--- 閱讀篇章 ---
最嚴重的時候,爸爸一個禮拜高達四、五次對媽媽動手。回想起來,阿偉語氣略抖:「很恐怖,覺得爸爸為什麼要打媽媽。」這件事情造成姐弟嚴重的陰影,「我現在對聲音很敏感,沒有辦法接受吵吵鬧鬧的聲音。」對姐姐的影響更是深刻:「姐姐從小壓力就很大,尤其當親戚知道家裡狀況,更會告訴她要堅持住⋯⋯她曾經跟我說她國小開始就非常想自殺。」
每次家暴隔天,爸爸醒來就會自動忘記昨天的事情。家暴情況一再發生,但媽媽並沒有選擇報警,「我媽那時候覺得自己承受就好,她覺得沒必要。」當時社會對於家庭暴力仍不友善,女性的隱忍成為常態。直到,阿偉媽媽身體狀況承受不住了,家裡長期累積的壓力無處宣洩,家庭狀況開始急速墜落。

--- 可用資料 ---
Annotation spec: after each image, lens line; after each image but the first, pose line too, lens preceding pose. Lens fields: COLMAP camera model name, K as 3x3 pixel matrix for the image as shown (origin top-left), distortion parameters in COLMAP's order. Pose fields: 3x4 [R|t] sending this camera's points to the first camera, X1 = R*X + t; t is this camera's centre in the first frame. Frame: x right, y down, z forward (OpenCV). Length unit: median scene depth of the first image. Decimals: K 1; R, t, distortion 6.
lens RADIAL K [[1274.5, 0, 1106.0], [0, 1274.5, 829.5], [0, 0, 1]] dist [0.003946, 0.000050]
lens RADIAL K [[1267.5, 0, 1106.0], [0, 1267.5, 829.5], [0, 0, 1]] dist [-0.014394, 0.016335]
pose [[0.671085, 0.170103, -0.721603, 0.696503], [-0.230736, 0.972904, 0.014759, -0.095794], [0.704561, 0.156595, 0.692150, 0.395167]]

--- 資料探究 ---
1/ 根據閱讀篇章，阿偉的媽媽當時為何沒有選擇報警？
2/ 請續寫這篇講述阿偉家中家暴經歷的文章，從末句之後接著寫下去。

--- 逐題結果 ---
1/ 她覺得自己承受就好，認為沒有必要報警。

2/
家庭崩解,看不見的社會救助
2019年,媽媽因為糖尿病發倒下。其實媽媽一直都知道,家族有遺傳性的糖尿病,本身就是高危險族群。阿偉外公因為糖尿病的關係,雙腿截肢最後因病離世;就連二舅、小舅、大阿姨、二阿姨都有糖尿病史。但媽媽卻依然嗜糖成癮,靠吃紓解家庭龐大的壓力。
在阿偉國中時,他記得媽媽過度進食而被送進醫院,但媽媽仍舊無法克制繼續吃。這幾年,前前後後進醫院五次,到後來身體承受不住,需要天天洗腎。媽媽倒下那一天,阿偉親眼看著媽媽被送進急診室,「她心跳停止了兩次,靠著CPR才救回來。」
即便搶救回來,媽媽的情況依舊不樂觀,必須長期住院治療。家裡頓時少了支柱,同時必須負擔每個月可觀的住院費用。當時適逢疫情期間,對家裡的生意更是雪上加霜,父親的嗜酒、母親的疾病、疫情的衝擊,家裡脆弱得如同當時疫情的緊張,多一個都無法接受與控制。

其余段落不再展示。